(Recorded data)
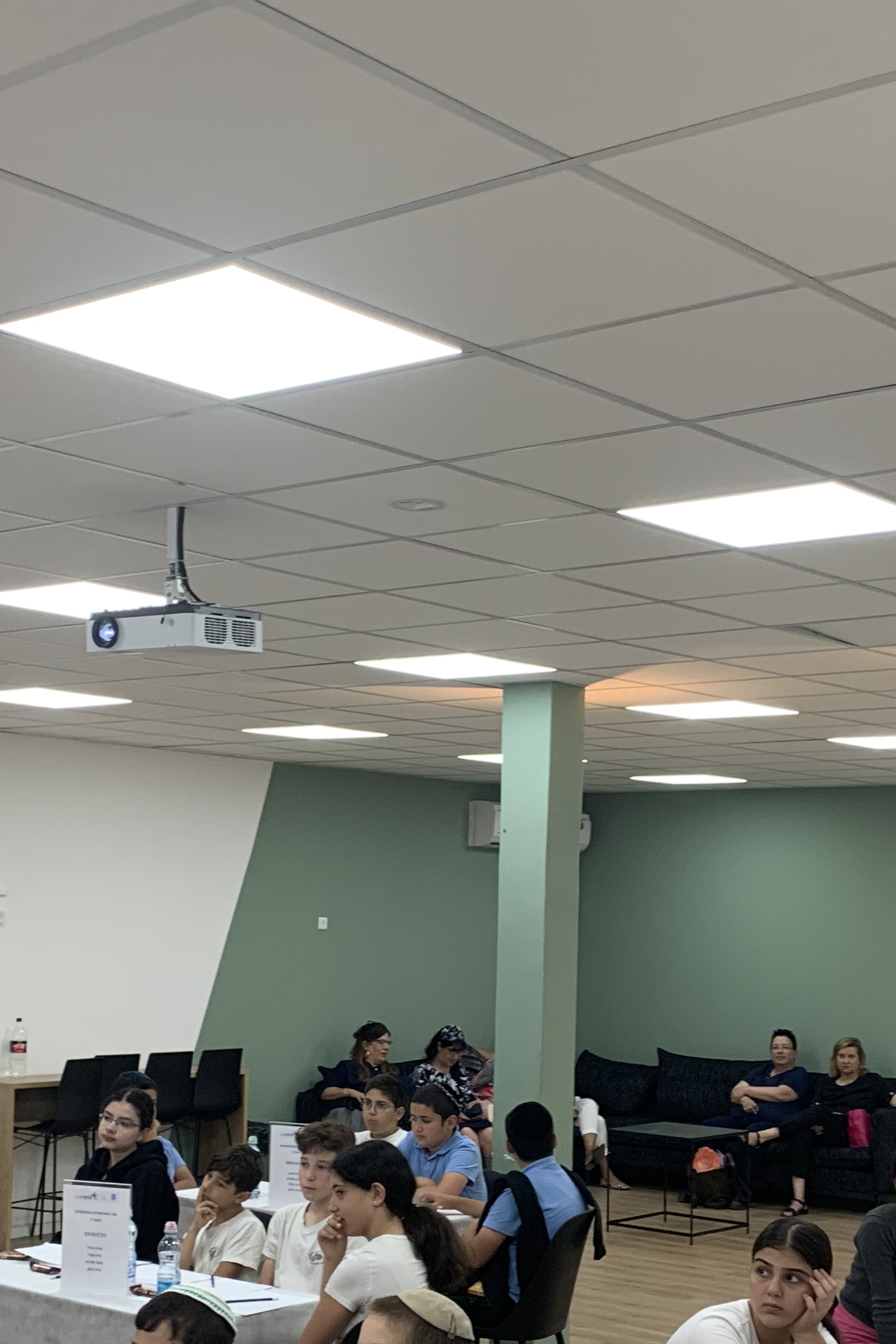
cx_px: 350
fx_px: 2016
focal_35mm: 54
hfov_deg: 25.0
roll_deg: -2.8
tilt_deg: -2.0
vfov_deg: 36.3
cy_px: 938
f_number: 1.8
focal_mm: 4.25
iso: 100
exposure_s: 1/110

◆ **Exercise objective**: Although the records above include pictures, the copy must contain only their exact text.

◆ **Reply to the task**:
cx_px: 350
fx_px: 2016
focal_35mm: 54
hfov_deg: 25.0
roll_deg: -2.8
tilt_deg: -2.0
vfov_deg: 36.3
cy_px: 938
f_number: 1.8
focal_mm: 4.25
iso: 100
exposure_s: 1/110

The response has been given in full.